Chuck D breaks rap culture norms
February 2, 2010
While rap today is often stereotyped as being affiliated with gangster and thug lifestyles, several artists and hip-hop groups such as Chuck D and Public Enemy have instead used their music to express and expose political messages.
Chuck D, activist and founder of the rap group Public Enemy, will share his story and views of rap, race, reality and technology at Sacramento State on Thursday.
The event, hosted by UNIQUE, will be held at 7:30 p.m. in the University Union Ballroom.Zenia LaPorte, UNIQUE programs adviser, said she hopes Chuck D’s messages will reach out to students.
“He’s legendary for different reasons, one being he’s the founder for Public Enemy and then he’s also very vocal about different causes and issues,” LaPorte said. “He has an educational message but he’s also a pop culture icon, so that will hopefully bring students in to hear what he has to say.”
Public Enemy’s first album, “Yo! Bum Rush The Show,” was released in 1987. Soon after Chuck D’s rapping career began, he started lecturing.
He has now been lecturing for 19 years.
He has toured college campuses since 1991 and spoke at Sac State once before in 2004.
“When I was in high school, there was no such thing as rapping as a profession … when the first rap record came out in “79 I happened to coincidentally be in college and I was just excited by how the music was an opportunity for people to express themselves,” Chuck D said.

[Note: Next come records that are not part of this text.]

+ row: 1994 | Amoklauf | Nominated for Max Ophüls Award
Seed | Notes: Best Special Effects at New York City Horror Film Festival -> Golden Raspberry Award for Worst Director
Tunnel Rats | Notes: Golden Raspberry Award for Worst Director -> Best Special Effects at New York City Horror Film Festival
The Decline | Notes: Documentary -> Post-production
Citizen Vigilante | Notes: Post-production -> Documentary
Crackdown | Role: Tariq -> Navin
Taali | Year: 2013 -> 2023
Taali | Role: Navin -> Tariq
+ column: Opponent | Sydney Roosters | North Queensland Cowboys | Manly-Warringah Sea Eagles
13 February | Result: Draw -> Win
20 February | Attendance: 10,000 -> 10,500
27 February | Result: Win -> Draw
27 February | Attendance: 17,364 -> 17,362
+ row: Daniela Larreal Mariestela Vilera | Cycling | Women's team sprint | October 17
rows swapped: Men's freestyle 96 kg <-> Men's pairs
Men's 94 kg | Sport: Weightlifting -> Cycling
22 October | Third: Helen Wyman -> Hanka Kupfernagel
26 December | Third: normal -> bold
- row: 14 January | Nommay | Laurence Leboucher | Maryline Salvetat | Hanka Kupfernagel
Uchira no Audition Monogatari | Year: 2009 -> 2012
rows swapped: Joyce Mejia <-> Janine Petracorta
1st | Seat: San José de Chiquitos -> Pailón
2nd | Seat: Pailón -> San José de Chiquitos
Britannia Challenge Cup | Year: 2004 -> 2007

Rap, Chuck D said, has become a creative outlet that allows him, along with other artists, to educate listeners and spread important messages.
“It’s part of who I am and I am proud of the work I’ve done.
It started at a very special time when I think a lot of people didn’t get the info that they needed through all of the portals that exist now,” Chuck D said. “Music served as a great open area for people to get supplementary information.”
While he may be most famous for his work with Public Enemy, his lecturing and activism have certainly drawn attention.
His lectures have been known to include critiques of the media industry’s selectivity and portrayal of hip-hop and rap music as thuggish.
“My problem happens to be with major media. Major media, when it comes to black artists or brown artists, when it comes down to urban and rap music, usually wants to cover the worst story if any story at all,” Chuck D said. “I really don’t blame the artist as much as I blame the lack of infrastructure, and the lack of accountability and responsibility outside the genre when covering the genre.”
Chuck D has also done work with Air America Radio and Democracy Now!, both news programs that offer political analysis.
Kevin Wehr, sociology professor and a fan of Public Enemy, pointed out that rap music today often has to fit a certain mold in order to sell and appeal to most listeners.
“That message, you know, the girls and the cars and the drugs and the “I’m going to go beat up the police’ or whatever, that’s what sells, and there’s a certain amount of posturing that artists have to do if they want to be seen as legit, to be seen as having street cred,” Wehr said.
Although Wehr acknowledges the popularity and abundance of gangster rap, he pointed out that there is and always has been politically motivated rap as well. He has even been known to play Public Enemy in his sociology of pop culture class.
“There’s been a long history of political hip-hop. As a matter of fact you can argue, as I argue in my pop culture class, that the origins of hip-hop were political … Hip-hop started as an underground movement and as it came above ground and as it became popular … the politics have largely been stripped away,” Wehr said.
LaPorte said she has received a lot of positive feedback and expects a good turnout to Thursday’s event.
Although Public Enemy and Chuck D may have been more popular in previous decades, Wehr said the message is still just as pertinent today.
“There’s always these questions of well is it old, is it out-of-date, is it irrelevant,” Wehr said. “But if you listen to “Fight the Power’ if you listen to what they were saying if you listen to anything from that album, “Burn Hollywood Burn’ or “911 Is a Joke,’ I mean all of these songs are just as relevant today even if they aren’t as popular as perhaps they should be.”
Chuck D said he hopes to communicate the importance of education and awareness to students.
He said students should strive to become masters of whatever they are passionate about.
“Be the best that they can be and if they’re going to go to any university or any area of higher learning, I tell them to be an expert in what they love,” he said. “If you don’t stand up for something, you’ll fall for anything.”